Very nice. I really like the burrow. What material is the wall made out of? And where did you get that sticker?


----------



## jobeanator (Sep 26, 2009)

what is your enclosure made of by the way? i love your setup very effective


----------



## terryo (Sep 26, 2009)

What a great set up. Does he ever go into the half log hide or just the burrow, which I love..........


----------



## tortoisenerd (Sep 26, 2009)

That's cool! What about a hide in the warm area? Where does the tort spend most of the day?


----------



## Livingstone (Sep 26, 2009)

DoctorCosmonaut said:


> Very nice. I really like the burrow. What material is the wall made out of? And where did you get that sticker?





terryo said:


> What a great set up. Does he ever go into the half log hide or just the burrow, which I love..........
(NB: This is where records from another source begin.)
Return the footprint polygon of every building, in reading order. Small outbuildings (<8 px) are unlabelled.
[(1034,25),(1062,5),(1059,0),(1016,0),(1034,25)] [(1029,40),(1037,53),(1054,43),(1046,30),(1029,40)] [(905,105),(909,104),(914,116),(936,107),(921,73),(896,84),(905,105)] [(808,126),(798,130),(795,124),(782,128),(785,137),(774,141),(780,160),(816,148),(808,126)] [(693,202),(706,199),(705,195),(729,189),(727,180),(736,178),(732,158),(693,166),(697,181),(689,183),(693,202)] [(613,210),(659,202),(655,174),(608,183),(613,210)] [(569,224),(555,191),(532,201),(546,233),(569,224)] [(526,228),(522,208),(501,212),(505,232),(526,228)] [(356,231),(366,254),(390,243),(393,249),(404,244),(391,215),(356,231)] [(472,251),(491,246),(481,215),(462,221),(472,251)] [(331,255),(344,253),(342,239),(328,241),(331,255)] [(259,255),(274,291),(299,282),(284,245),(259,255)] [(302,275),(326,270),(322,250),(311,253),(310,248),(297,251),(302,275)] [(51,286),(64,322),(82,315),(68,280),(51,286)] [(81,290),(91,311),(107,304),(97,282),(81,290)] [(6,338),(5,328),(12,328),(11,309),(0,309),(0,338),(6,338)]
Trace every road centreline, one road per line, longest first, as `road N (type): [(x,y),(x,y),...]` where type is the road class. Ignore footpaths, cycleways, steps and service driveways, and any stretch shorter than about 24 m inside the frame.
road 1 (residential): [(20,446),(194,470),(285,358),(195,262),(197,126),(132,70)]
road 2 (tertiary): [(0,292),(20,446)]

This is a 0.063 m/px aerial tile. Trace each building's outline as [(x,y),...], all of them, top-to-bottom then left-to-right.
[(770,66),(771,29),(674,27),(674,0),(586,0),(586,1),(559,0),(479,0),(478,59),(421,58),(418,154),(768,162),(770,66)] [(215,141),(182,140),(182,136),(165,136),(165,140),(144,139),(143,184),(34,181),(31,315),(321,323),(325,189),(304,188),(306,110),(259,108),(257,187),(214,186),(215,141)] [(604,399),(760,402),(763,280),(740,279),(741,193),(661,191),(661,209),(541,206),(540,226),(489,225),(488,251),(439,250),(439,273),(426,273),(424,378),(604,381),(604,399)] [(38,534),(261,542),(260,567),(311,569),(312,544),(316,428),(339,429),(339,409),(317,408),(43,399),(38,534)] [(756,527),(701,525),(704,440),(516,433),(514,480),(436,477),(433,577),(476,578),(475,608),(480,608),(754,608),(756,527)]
1)The burrow is made of four rocks that support the roof which is another rock. The sticker came with the tort from the breeder. 

2)He spends all his time in and around his burrow, except when hes hungry... then he forages, until I get up then miraculously food appears from the sky 



tortoisenerd said:


> That's cool! What about a hide in the warm area? Where does the tort spend most of the day?



Actually the burrow is very close but not directly in the basking spot. The basking spot is about 4" away from the opening to the burrow. He sunbathes then goes back into his burrow. The log is on the cool side...

This tort has a good life, he is thoroughly over engulged and loved, especially by me. I will pretty much move mountains to make this lil guy happy...


----------